Tag Archives: old catalogues

Concordance/Discordance

That Damn Treadle

Y’know how when forensic specialists are matching finger-prints (or dental records), and they go through the whorls (and fillings) and things looking for points of concordance and discordance between the different images? No? Obviously you should’ve paid more attention in your Forensic Anthropology classes… Well, this  is what’ I’ve been doing.

I know all y’all are just as obsessed as I am about my new treadle. 😉 No? Well, I imagine I’ll have an actual sewing post up one of these days. I still haven’t actually had the chance to work on the treadle; my Mom unexpectedly got a full-time contract (YAY, MOM!) and then Thanksgiving happened, which involved four turkeys, four days, and absolutely no energy for anything but digesting. In the meantime, I spent some quality time hunting down old Eaton’s catalogues, of which there is a surprising abundance on teh marvelous internets. Thank you, internets. Also, Library and Archives Canada and Archive.org. You rock my world. Anyway, I think I have located my machine!

I think I’ll pause here to allow you to imagine the scene as my perplexed family got to witness the peculiar dance of the exultant researcher.

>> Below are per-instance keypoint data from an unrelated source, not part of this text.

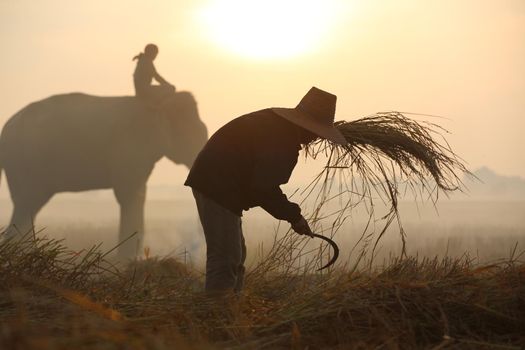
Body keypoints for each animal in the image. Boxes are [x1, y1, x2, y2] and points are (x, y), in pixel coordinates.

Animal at [0, 91, 209, 260]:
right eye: (191, 132)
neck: (157, 104)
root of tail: (7, 127)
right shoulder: (130, 149)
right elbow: (128, 195)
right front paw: (126, 262)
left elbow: (139, 194)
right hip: (26, 163)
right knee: (27, 204)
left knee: (27, 207)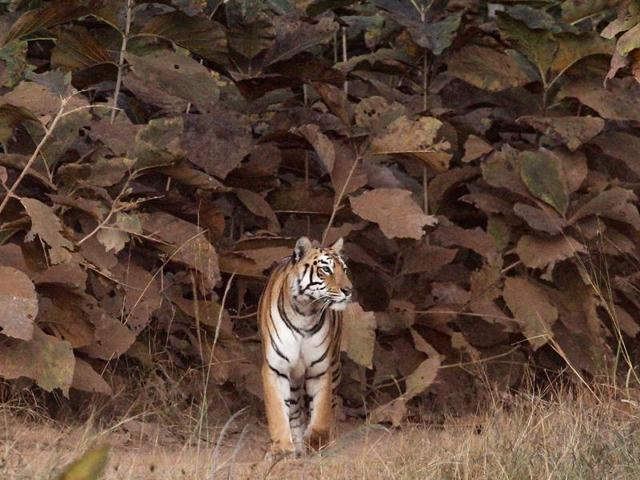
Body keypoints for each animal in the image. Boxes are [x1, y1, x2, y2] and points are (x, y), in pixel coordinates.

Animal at [259, 236, 352, 458]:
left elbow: (321, 412)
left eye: (344, 269)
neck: (304, 312)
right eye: (326, 269)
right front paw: (282, 448)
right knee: (293, 411)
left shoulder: (320, 370)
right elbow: (278, 412)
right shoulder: (275, 369)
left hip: (335, 366)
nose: (349, 290)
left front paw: (316, 442)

My machine appears to match a model shown in the 1915/16 Winter catalogue through the 1917 spring/summer catalogue (but not in the 1917/18 winter catalogue). Woot! I’m not sure about before 1915 as there’s a gap in the archives before that until 1908, at which point the models are distinctly different.

ZOMG there it is! Also, source.

Yes, that appears to be my machine.

Points of concordance:

  • Cabinet. Oh yes, this took some hunting. I had started off looking in 20s catalogues because I thought the plain, almost masculine style of the woodwork looked newer, although most twenties machines seem to have more art-nouveau kind of decals. But it’s really distinctive both in its plain-ness, the six drawers, and the shape of the bits on either side of the drawers.
  • The machine. Even though the catalogue copy describes this machine as the “Seamstress”, if you click on the illustration to see the full-size image, the machine says “Improved Seamstress”. Every detail of the tension, threading, stitch-length screw, and even decals are pretty much spot on, allowing for a small amount of artistic licence (and a LOT of crud and wear on my machine…)

Compare.

Points of discordance:

Ok, really there’s only the foot pedal, which is distinctly different, and, frankly, doesn’t look like any of the Eaton’s foot-pedals I’ve looked at in the last few days. Which is a lot. It makes me wonder if that part might’ve been replaced, or if it just happened to be a different factory lot from the illustration.

Oh, yeah, along the edge of the board on the illustration, just in front of the sewing machine, you can see a series of regular ticks. It’s actually a measuring-tape decaled onto the surface of the wood. It’s pretty beaten up on my machine, but parts of it are still visible.

Oh, and I finished the Kwik Sew underwear. I’ll tell you all about it next time… 😉

EDIT: A bit more digging turned up a Fall/Winter 1913/14 catalogue, which has a six-drawer model that is different from mine. So that’s an upper age limit. One interesting detail: most of the machines in the 1913/14 catalogue have a foot pedal identical to the one on my machine (but different from the one in the later catalogues). So maybe my machine is an earlier version of its model, fitted with the older pedal style—or maybe it was just some variant from the factory. Anyway, at this point there’s only three catalogues “missing”, Spring/Summer 1914, Fall/Winter 1914/15, and Spring/Summer 1915. And, frankly, a date to within a year or two seems like pretty good accuracy considering a few days ago I wasn’t even positive about decade. So I’m still pretty satisfied, although of course there’s one or two more avenues I could pursue…

EDIT #2: I found the serial number, underneath the slide plate of the shuttle compartment. 2330993. Not sure if there’s anywhere I can look this up to get a date or location of manufacture, but that’s what it is. There’s also a faint letter “A” above it on the left.